Churchill’s assessment applies to the current oil situation: this is the beginning of the end of OPEC. That much is obvious; the more interesting question is “why?”

OPEC was founded in 1960 to protect the interest of its members, major oil exporting nations. That interest is to stabilize world oil prices at levels that balance their competing objectives to maximize both long term oil demand and the short term oil price. The idea was to keep enough oil off the market during glut periods to elevate the price and insert enough oil onto markets and lower prices during crises to prevent a global recession and to subvert movements toward substitutions for oil.

The cartel has struggled with both tasks. They have had some successes and some failures in keeping short term prices high. But since prices broke out of the $30 ceiling in 2003, OPEC had had little success in containing the price rise. Now analysts are increasingly questioning whether OPEC is able to contain oil prices. Whether they can or not will soon become evident. Regardless of whether OPEC can lower oil prices in the near term, it is clear that soon enough OPEC will not have that ability.

Let me digress for one moment to address the concept of Peak Oil, because I need to use the term. It is now time to adjust our definition, since the term is increasingly being used in a new way by the popular press. “Peak Oil” no longer carries Hubbert’s geological meaning: roughly, the time when maximum oil flow cannot be increased because decreased reserve levels prevent human efforts from being able to get it out of the ground any faster.

Instead, “Peak Oil” is now becoming known as the time when maximum global oil production has been reached for reasons that include both geological constraints and human behavior. In the latter category we have two things: political events that contain production in countries like Nigeria, Iraq, and Venezuela on the one hand. And on the other hand we have conscious decisions to hoard oil by countries like Russia, Kuwait, and, recently, Saudi Arabia, which have all acted to produce oil at less than the maximum geologically possible level.

So, now that you understand what I’m referring to, let me assert that we are now – or soon will be – at Peak Oil due to both geological and human reasons. Both factors working in tandem have created Peak Oil – if not today, then very soon.
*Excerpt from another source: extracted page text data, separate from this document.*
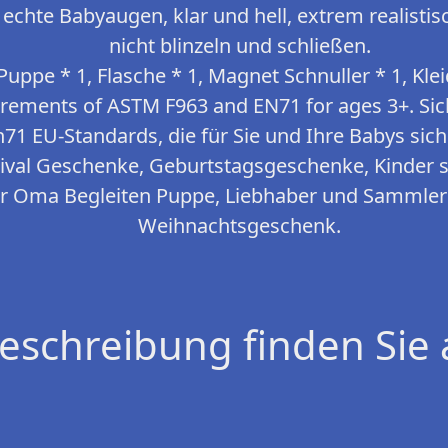
 echte Babyaugen, klar und hell, extrem realisti
nicht blinzeln und schließen.
 Puppe * 1, Flasche * 1, Magnet Schnuller * 1, K
irements of ASTM F963 and EN71 for ages 3+. Sich
n71 EU-Standards, die für Sie und Ihre Babys siche
val Geschenke, Geburtstagsgeschenke, Kinder sp
r Oma Begleiten Puppe, Liebhaber und Sammle
Weihnachtsgeschenk.
eschreibung finden Sie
I suspect the new Saudi fields being brought on this year and next will give them some ability to flood the market with oil and lower the price temporarily if they choose to do so. But once that surge is over, probably starting in 2010, there will be no ability of OPEC to influence the price of oil. In a Peak Oil world, OPEC, by definition, will not be able to contain the rise in the price of oil; they simply will not have the reserves to do so. Since we are either at or very near Peak Oil, OPEC is now or soon will be quite powerless.

So why is OPEC still hanging around? Quite simply because the world at large is still hanging on their every word. They still have the psychological ability to influence the oil price. They are the Wizard of Oz Oil. Like the Wizard, as soon as they are discovered to be feckless, they will lose their power once and for all, but for now they still have that power.
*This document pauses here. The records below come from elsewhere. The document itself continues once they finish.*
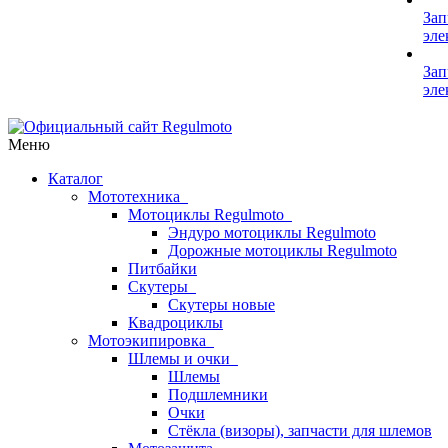
Зап
эле
Зап
эле
Меню
Каталог
Мототехника
Мотоциклы Regulmoto
Эндуро мотоциклы Regulmoto
Дорожные мотоциклы Regulmoto
Питбайки
Скутеры
Скутеры новые
Квадроциклы
Мотоэкипировка
Шлемы и очки
Шлемы
Подшлемники
Очки
Стёкла (визоры), запчасти для шлемов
This explains why OPEC is currently saying, first, that there is no supply problem in oil, that the high price is all due to speculation. Second, they are saying they will meet in September to re-consider their stance. Why? Because right now they cannot add much oil to the market, but they hope that by September the new Saudi fields will be on line and capable of actually making a difference in the global supply. They could maybe do that for a year to two years before being swamped by new higher levels of demand once and for all.
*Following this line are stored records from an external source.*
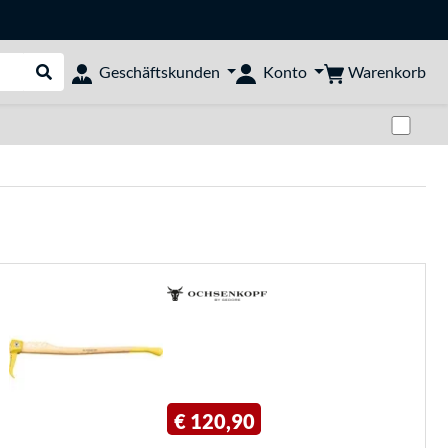
Warenkorb
Geschäftskunden
Konto
Suche durchführen
Zwi
€ 120,90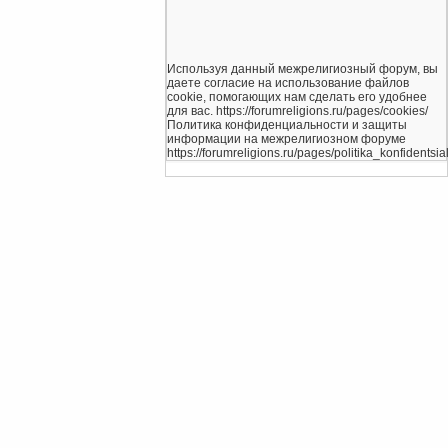
Используя данный межрелигиозный форум, вы
даете согласие на использование файлов
cookie, помогающих нам сделать его удобнее
для вас. https://forumreligions.ru/pages/cookies/
Политика конфиденциальности и защиты
информации на межрелигиозном форуме
https://forumreligions.ru/pages/politika_konfidentsial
Why will OPEC end? Well, clearly once they are known to have no power they will have no reason to exist. But even before that, I suspect they may wake up to the fact that OPEC no longer benefits their members. While their powers have diminished to nearly zero, they are increasingly being blamed for the rise in oil prices that is starting to become a serious problem for the global economy and is already a disaster for the world’s poor.

Why would OPEC members want to keep that scorn focused upon themselves? It makes no sense. They no longer benefit economically from OPEC because it is not OPEC that is keeping their oil price high. No economic benefit AND becoming the object of global blame? It is not in their self-interest. I predict that OPEC will soon disband. I define “soon” as within the next three years.